Exercise brief: How many lines of the listing below contain the word "Left"? Reply with that number alone.

Study material:
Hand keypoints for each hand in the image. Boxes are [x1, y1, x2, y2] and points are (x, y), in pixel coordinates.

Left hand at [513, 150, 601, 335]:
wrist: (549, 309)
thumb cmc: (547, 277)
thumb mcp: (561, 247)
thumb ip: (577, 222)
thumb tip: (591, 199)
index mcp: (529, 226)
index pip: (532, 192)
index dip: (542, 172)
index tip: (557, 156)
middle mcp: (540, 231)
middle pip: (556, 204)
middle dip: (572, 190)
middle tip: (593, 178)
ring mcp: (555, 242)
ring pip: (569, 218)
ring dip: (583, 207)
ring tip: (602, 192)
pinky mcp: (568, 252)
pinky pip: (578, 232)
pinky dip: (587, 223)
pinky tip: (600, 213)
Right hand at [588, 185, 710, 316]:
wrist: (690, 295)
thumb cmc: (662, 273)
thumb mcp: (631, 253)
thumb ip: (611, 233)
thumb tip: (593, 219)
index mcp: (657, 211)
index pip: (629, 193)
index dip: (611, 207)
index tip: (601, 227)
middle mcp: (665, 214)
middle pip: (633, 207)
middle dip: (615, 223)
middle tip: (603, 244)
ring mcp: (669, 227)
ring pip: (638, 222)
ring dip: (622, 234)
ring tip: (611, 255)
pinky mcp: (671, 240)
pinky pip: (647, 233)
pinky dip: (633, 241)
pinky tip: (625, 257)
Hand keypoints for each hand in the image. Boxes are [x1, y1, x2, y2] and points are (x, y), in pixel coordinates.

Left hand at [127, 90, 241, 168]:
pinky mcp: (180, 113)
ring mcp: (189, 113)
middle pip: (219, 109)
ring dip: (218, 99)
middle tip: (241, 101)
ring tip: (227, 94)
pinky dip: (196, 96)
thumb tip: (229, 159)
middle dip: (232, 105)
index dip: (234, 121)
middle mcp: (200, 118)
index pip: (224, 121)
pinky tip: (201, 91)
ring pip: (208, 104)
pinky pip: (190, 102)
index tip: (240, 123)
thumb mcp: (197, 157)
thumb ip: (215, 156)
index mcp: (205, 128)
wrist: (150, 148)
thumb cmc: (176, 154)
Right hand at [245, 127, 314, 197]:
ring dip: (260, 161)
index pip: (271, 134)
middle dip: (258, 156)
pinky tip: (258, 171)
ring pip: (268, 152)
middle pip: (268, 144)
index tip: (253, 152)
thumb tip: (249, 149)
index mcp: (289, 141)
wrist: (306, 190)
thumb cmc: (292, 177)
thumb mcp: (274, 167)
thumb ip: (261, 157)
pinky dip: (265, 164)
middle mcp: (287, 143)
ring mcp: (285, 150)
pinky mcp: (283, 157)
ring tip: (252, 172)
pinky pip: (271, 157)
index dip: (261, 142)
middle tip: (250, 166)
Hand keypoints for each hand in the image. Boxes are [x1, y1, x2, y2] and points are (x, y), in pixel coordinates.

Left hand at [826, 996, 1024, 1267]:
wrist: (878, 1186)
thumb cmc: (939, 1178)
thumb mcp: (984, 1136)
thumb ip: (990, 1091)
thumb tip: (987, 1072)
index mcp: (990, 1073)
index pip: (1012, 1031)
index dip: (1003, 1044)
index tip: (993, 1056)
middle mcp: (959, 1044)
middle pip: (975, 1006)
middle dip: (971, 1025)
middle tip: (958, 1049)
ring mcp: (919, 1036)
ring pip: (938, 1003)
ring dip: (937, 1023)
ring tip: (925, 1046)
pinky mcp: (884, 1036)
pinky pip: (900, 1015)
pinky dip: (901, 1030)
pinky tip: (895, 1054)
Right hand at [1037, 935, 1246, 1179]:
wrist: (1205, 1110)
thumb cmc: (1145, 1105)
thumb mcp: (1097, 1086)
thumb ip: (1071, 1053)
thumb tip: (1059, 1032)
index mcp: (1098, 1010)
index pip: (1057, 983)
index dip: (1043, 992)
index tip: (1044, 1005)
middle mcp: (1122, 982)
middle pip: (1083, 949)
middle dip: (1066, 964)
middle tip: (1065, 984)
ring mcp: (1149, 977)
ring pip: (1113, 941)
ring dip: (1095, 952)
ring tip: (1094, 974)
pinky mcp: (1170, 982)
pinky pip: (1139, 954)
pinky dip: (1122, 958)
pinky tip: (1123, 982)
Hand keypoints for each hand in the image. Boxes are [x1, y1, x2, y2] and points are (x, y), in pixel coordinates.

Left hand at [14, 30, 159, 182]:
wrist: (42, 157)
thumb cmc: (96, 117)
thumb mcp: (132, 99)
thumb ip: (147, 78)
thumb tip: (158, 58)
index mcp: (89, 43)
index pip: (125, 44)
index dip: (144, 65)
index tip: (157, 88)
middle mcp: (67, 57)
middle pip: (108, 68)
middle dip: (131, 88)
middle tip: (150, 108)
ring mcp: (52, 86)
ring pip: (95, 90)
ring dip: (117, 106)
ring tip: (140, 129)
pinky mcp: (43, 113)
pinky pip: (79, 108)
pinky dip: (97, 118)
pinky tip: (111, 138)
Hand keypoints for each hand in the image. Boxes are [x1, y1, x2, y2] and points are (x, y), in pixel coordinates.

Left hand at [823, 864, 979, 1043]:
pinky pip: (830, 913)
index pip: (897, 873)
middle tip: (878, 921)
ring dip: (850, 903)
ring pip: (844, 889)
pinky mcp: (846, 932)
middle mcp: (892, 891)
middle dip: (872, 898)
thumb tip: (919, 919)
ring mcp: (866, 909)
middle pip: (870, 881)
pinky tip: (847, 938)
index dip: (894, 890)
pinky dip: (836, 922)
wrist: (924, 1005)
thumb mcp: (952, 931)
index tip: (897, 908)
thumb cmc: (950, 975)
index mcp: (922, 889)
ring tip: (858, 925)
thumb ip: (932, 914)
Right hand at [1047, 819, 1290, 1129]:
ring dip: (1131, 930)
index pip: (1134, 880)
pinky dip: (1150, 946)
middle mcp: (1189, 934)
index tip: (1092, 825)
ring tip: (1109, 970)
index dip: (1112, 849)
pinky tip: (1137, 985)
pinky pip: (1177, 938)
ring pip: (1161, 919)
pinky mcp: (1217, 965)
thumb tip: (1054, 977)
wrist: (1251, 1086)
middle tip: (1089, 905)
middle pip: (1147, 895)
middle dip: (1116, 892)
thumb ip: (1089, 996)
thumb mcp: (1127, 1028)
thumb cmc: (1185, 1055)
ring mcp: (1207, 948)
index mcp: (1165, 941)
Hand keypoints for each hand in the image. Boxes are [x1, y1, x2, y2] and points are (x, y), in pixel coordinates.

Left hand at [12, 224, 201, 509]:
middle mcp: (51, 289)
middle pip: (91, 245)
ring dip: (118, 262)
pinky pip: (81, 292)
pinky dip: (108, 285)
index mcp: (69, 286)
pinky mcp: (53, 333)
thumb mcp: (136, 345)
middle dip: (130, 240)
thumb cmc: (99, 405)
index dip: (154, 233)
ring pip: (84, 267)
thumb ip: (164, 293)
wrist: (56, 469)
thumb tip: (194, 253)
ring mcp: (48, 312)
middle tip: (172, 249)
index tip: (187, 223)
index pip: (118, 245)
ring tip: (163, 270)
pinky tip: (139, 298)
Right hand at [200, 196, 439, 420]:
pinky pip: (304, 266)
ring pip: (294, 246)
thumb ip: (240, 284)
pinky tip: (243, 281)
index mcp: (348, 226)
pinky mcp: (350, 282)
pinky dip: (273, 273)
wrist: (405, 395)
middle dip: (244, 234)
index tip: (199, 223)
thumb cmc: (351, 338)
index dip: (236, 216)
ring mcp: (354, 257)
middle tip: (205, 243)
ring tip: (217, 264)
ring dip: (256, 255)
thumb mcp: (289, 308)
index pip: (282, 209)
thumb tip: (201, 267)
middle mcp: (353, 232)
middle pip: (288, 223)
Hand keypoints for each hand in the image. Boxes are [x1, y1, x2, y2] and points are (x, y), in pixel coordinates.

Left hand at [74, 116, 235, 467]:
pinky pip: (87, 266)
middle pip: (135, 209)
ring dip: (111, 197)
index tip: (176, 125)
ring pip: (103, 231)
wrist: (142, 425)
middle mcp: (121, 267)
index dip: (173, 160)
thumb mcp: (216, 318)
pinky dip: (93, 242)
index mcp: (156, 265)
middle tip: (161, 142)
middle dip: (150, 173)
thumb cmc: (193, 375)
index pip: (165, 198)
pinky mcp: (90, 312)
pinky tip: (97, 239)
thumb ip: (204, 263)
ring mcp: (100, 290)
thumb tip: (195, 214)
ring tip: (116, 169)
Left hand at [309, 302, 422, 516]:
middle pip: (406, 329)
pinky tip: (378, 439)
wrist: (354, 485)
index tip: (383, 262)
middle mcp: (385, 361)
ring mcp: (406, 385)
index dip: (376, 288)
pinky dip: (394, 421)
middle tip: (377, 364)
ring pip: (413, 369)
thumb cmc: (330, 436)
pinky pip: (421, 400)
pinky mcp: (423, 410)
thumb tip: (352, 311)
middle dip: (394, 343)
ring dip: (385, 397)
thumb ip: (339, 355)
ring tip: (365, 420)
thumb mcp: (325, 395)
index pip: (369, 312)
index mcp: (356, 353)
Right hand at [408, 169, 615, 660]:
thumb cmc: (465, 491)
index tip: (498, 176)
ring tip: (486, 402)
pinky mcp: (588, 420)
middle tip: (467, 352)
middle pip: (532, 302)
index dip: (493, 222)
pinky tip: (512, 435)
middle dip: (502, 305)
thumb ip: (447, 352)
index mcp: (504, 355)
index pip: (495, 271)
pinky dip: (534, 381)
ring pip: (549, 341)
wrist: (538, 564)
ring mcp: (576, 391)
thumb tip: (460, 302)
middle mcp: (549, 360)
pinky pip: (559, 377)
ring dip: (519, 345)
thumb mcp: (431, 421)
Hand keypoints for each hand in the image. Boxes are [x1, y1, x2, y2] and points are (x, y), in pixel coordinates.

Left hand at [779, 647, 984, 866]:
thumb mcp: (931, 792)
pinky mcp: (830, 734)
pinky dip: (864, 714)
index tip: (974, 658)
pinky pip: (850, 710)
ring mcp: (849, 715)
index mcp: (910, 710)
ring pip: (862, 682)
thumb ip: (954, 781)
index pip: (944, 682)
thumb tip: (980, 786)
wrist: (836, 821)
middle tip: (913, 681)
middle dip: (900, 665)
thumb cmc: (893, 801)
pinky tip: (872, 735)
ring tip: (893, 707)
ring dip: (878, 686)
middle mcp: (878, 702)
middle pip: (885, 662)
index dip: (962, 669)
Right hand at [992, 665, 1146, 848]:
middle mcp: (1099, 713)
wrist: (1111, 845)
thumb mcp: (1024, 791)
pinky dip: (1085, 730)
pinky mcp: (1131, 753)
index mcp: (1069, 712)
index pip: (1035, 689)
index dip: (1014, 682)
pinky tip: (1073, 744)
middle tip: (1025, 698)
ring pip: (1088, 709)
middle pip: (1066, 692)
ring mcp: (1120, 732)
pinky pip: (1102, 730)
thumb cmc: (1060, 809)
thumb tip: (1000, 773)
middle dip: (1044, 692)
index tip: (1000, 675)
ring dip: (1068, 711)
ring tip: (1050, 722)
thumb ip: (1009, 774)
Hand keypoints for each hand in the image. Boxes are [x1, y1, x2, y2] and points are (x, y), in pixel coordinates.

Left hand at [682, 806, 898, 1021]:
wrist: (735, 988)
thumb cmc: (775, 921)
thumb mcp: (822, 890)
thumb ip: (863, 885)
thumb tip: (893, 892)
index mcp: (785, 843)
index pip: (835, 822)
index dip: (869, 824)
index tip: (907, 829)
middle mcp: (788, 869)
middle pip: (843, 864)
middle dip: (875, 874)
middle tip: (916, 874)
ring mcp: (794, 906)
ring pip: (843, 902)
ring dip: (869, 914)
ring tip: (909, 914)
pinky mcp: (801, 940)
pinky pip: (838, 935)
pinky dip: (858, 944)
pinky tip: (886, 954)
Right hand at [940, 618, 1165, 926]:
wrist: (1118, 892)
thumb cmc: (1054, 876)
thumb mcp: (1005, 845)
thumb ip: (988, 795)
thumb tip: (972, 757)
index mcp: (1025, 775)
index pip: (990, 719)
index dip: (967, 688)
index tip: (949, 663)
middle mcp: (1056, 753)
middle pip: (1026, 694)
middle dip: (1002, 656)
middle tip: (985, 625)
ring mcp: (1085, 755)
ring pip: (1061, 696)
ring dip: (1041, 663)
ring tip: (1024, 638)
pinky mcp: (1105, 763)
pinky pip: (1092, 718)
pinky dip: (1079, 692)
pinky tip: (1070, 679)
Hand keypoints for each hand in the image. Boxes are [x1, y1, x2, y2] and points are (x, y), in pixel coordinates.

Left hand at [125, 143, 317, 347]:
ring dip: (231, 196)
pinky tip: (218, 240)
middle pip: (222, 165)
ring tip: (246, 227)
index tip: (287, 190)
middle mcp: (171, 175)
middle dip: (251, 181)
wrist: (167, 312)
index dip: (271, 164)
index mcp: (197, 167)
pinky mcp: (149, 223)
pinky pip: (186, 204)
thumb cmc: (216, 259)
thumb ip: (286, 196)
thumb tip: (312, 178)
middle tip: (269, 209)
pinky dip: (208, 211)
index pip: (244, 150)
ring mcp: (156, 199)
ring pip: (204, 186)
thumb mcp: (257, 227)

Exercise answer: 11